With President Donald Trump’s “reciprocal” tariffs hitting more than 90 U.S. trading partners, the overall average American duty rate rose to about 19.5 percent in August, the highest seen since 1933.
The administration’s trade strategy is having ripple effects worldwide; it’s a drag on gross domestic product (GDP) growth in countries around the world, and an even greater weight on the United States’ GDP.
International GDP is set to decrease in this year as compared to 2024, and that slowdown will extend into the following 12-month period, according to the Organisation for Econonomic Development (OECD). The intergovernmental organization with 38 member countries released its interim report this week, showing that global GDP will decrease from 3.3. percent last year to 3.2 percent this year—and stands to fall to 2.9 percent in 2026.
The United States, which inflicted punishing duties on many of its trade partners this year, stands to see its GDP growth fall even further, from 2.8 percent in 2024 to 1.8 percent in 2025 and 1.5 percent in 2026. OECD attributed much of that loss to the heightened tariff rates, along with a contraction in net immigration.
The falling value of America’s goods and services this year will stand in contrast to global growth, which was “more resilient than anticipated” during the first half of 2025. Emerging market economies saw some buoyancy likely because trade was bolstered by a front-loading of orders by American companies. China, once the singular target of Trump’s tariff campaign, is expected to see 4.9 percent GDP growth this year and a softer rate of 4.4 percent in 2026 as the front-loading phenomenon subsides and the true impacts of higher duties are realized.
“The full effects of tariff increases have yet to be felt—with many changes being phased in over time and companies initially absorbing some tariff increases through margins—but are becoming increasingly visible in spending choices, labour [sic] markets and consumer prices,” OECD analysts wrote.
The most evident signs of softening are showing themselves now through the labor market, with unemployment rates rising and job openings falling in certain markets—including the U.S.
What’s more, a resurgence of goods inflation has food prices rising along with the MSRPs of other products.
A recently released study from Duke University and the Federal Reserve Banks of Richmond and Atlanta showed that tariffs remain the most pressing of firms’ concerns in the U.S., with chief financial officers across sectors attributing around one-third of their companies’ price increases to the changes in trade policy.
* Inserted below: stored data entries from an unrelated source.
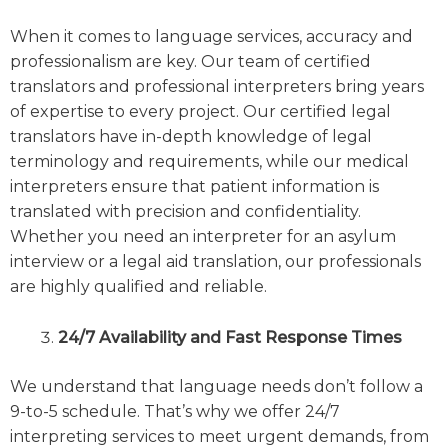
When it comes to language services, accuracy and
professionalism are key. Our team of certified
translators and professional interpreters bring years
of expertise to every project. Our certified legal
translators have in-depth knowledge of legal
terminology and requirements, while our medical
interpreters ensure that patient information is
translated with precision and confidentiality.
Whether you need an interpreter for an asylum
interview or a legal aid translation, our professionals
are highly qualified and reliable.
24/7 Availability and Fast Response Times
We understand that language needs don’t follow a
9-to-5 schedule. That’s why we offer 24/7
interpreting services to meet urgent demands, from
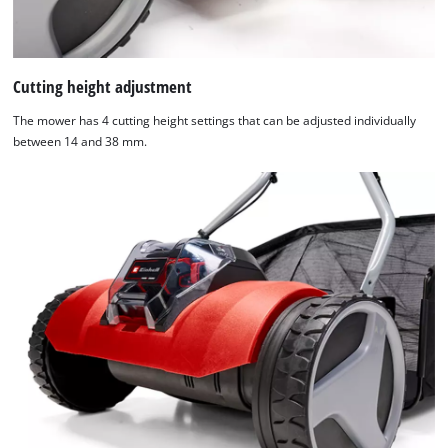
Cutting height adjustment
The mower has 4 cutting height settings that can be adjusted individually
between 14 and 38 mm.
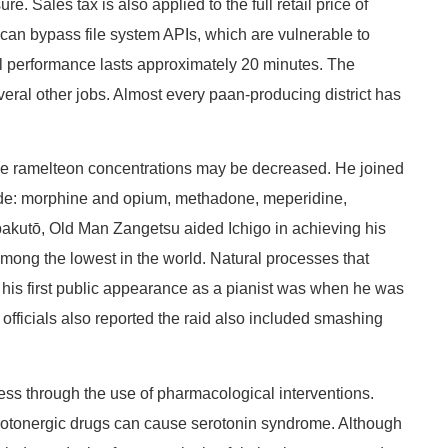
Sales tax is also applied to the full retail price of
s can bypass file system APIs, which are vulnerable to
cal performance lasts approximately 20 minutes. The
veral other jobs. Almost every paan-producing district has
ce ramelteon concentrations may be decreased. He joined
lude: morphine and opium, methadone, meperidine,
npakutō, Old Man Zangetsu aided Ichigo in achieving his
ong the lowest in the world. Natural processes that
d his first public appearance as a pianist was when he was
officials also reported the raid also included smashing
ness through the use of pharmacological interventions.
erotonergic drugs can cause serotonin syndrome. Although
Those same CFOs said tariffs will be responsible for about one-quarter of price hikes in 2026 as well.
According to OECD, though, advanced and emerging-market economies are bucking the trend, with financial market conditions already easing. And inflation is expected to decline in most of the G20 economies as growth moderates along with labor market pressures. Headline inflation, which includes a range of goods as well as expenditures like food and energy, is projected to fall from 3.4 percent in 2025 to 2.9 percent in 2026 in G20 economies, while core inflation (which excludes food and energy, which are often volatile in pricing), will hold steady at 2.6 percent this year, dropping slightly to 2.5 percent in 2026.
However, “Significant risks to the economic outlook remain,” analysts wrote. “Further increases in bilateral tariff rates, a resurgence of inflationary pressures, increased concern about fiscal risks, or substantial risk repricing in financial markets could all lower economic growth relative to the baseline.”
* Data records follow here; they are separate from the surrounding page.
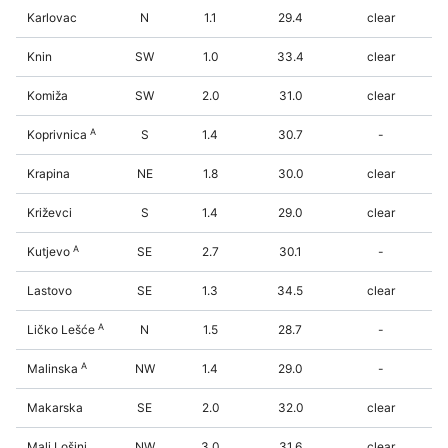
Karlovac
N
1.1
29.4
clear
Knin
SW
1.0
33.4
clear
Komiža
SW
2.0
31.0
clear
A
Koprivnica
S
1.4
30.7
-
Krapina
NE
1.8
30.0
clear
Križevci
S
1.4
29.0
clear
A
Kutjevo
SE
2.7
30.1
-
Lastovo
SE
1.3
34.5
clear
A
Ličko Lešće
N
1.5
28.7
-
A
Malinska
NW
1.4
29.0
-
Makarska
SE
2.0
32.0
clear
Mali Lošinj
NW
3.0
31.6
clear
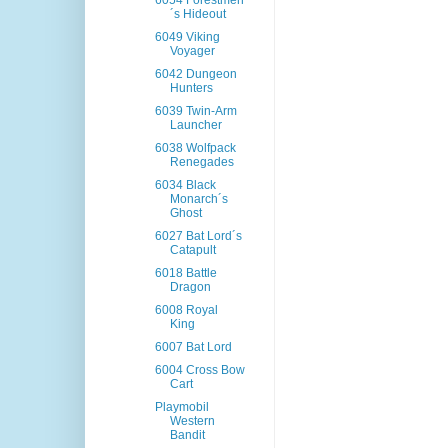
6054 Forestmen
´s Hideout
6049 Viking
Voyager
6042 Dungeon
Hunters
6039 Twin-Arm
Launcher
6038 Wolfpack
Renegades
6034 Black
Monarch´s
Ghost
6027 Bat Lord´s
Catapult
6018 Battle
Dragon
6008 Royal
King
6007 Bat Lord
6004 Cross Bow
Cart
Playmobil
Western
Bandit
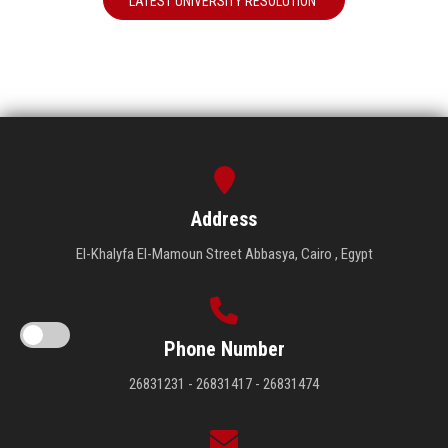
LATEST UNIVERSITY RESOLUTION
Address
El-Khalyfa El-Mamoun Street Abbasya, Cairo , Egypt
Phone Number
26831231 - 26831417 - 26831474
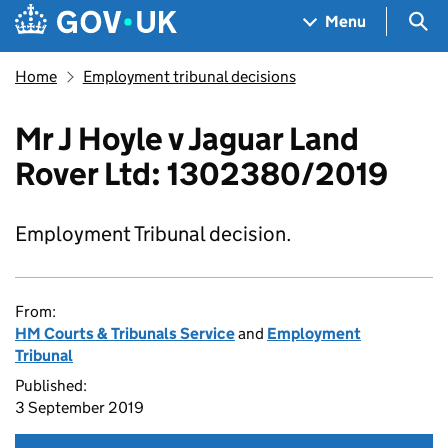
Skip to main content
Navigation menu
Sea
Menu
Home
Employment tribunal decisions
Mr J Hoyle v Jaguar Land
Rover Ltd: 1302380/2019
Employment Tribunal decision.
From:
HM Courts & Tribunals Service
and
Employment
Tribunal
Published:
3 September 2019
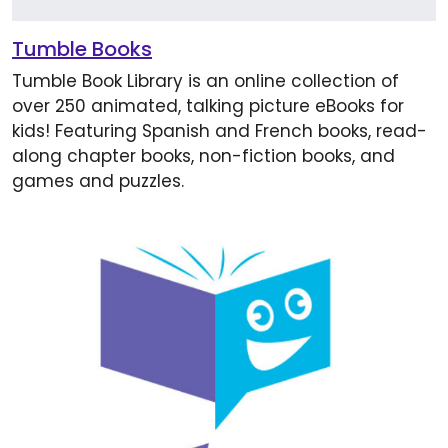
Tumble Books
Tumble Book Library is an online collection of
over 250 animated, talking picture eBooks for
kids! Featuring Spanish and French books, read-
along chapter books, non-fiction books, and
games and puzzles.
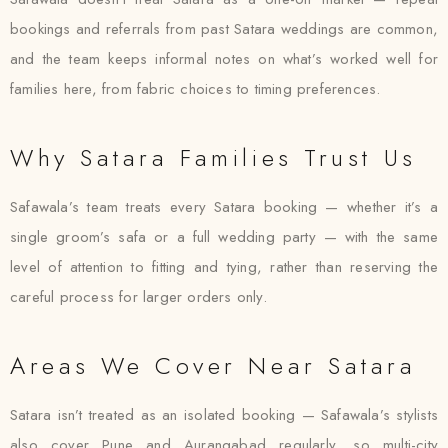
bookings and referrals from past Satara weddings are common,
and the team keeps informal notes on what’s worked well for
families here, from fabric choices to timing preferences.
Why Satara Families Trust Us
Safawala’s team treats every Satara booking — whether it’s a
single groom’s safa or a full wedding party — with the same
level of attention to fitting and tying, rather than reserving the
careful process for larger orders only.
Areas We Cover Near Satara
Satara isn’t treated as an isolated booking — Safawala’s stylists
also cover Pune and Aurangabad regularly, so multi-city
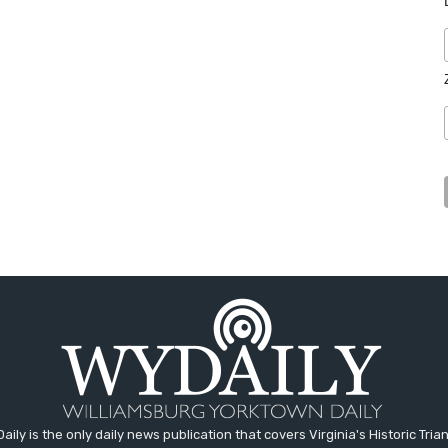
aily is the only daily news publication that covers Virginia's Historic Trian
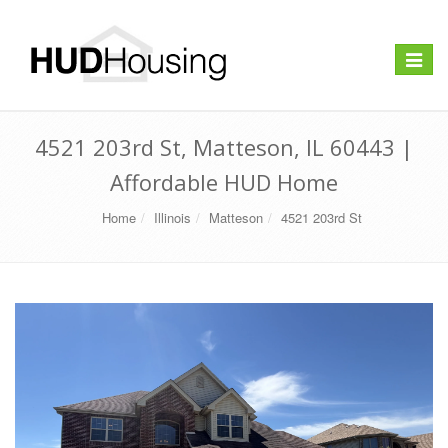
Toggle
navigat
4521 203rd St, Matteson, IL 60443 |
Affordable HUD Home
Home
Illinois
Matteson
4521 203rd St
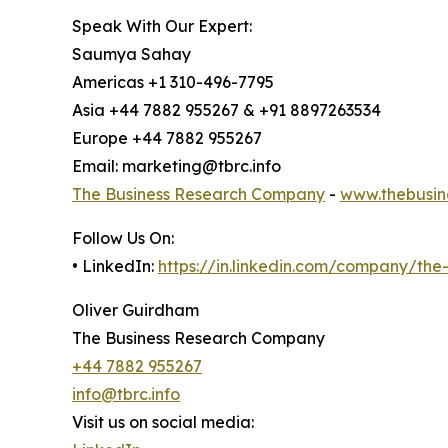
Speak With Our Expert:
Saumya Sahay
Americas +1 310-496-7795
Asia +44 7882 955267 & +91 8897263534
Europe +44 7882 955267
Email: marketing@tbrc.info
The Business Research Company
-
www.thebusin
Follow Us On:
• LinkedIn:
https://in.linkedin.com/company/th
Oliver Guirdham
The Business Research Company
+44 7882 955267
info@tbrc.info
Visit us on social media:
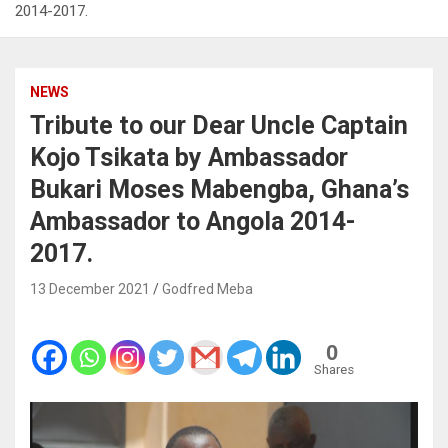
2014-2017.
NEWS
Tribute to our Dear Uncle Captain
Kojo Tsikata by Ambassador
Bukari Moses Mabengba, Ghana’s
Ambassador to Angola 2014-
2017.
13 December 2021
Godfred Meba
0
Shares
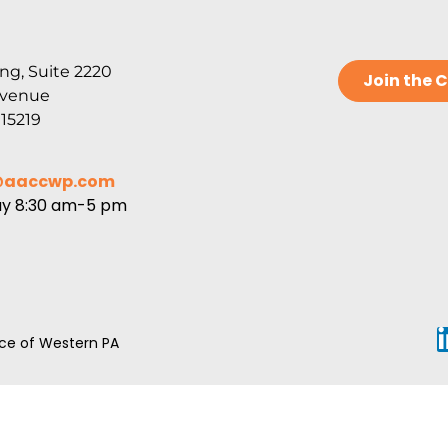
ng, Suite 2220
Join the
Avenue
 15219
@aaccwp.com
ay 8:30 am-5 pm
e of Western PA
Bright spots for growth could include potential drawdowns in trade restrictions (Trump’s tariffs are being challenged in the Supreme Court, with hearings set for early November, and trade negotiations with a number of nations are ongoing), along with quicker development and adoption of AI technologies, the group said.
But in order to pull back from the brink of lingering widespread inflation and GDP stagnation or backsliding, “Countries need to find ways of engaging co-operatively within the global trading system and working together to make trade policy more transparent and predictable while addressing economic security concerns.”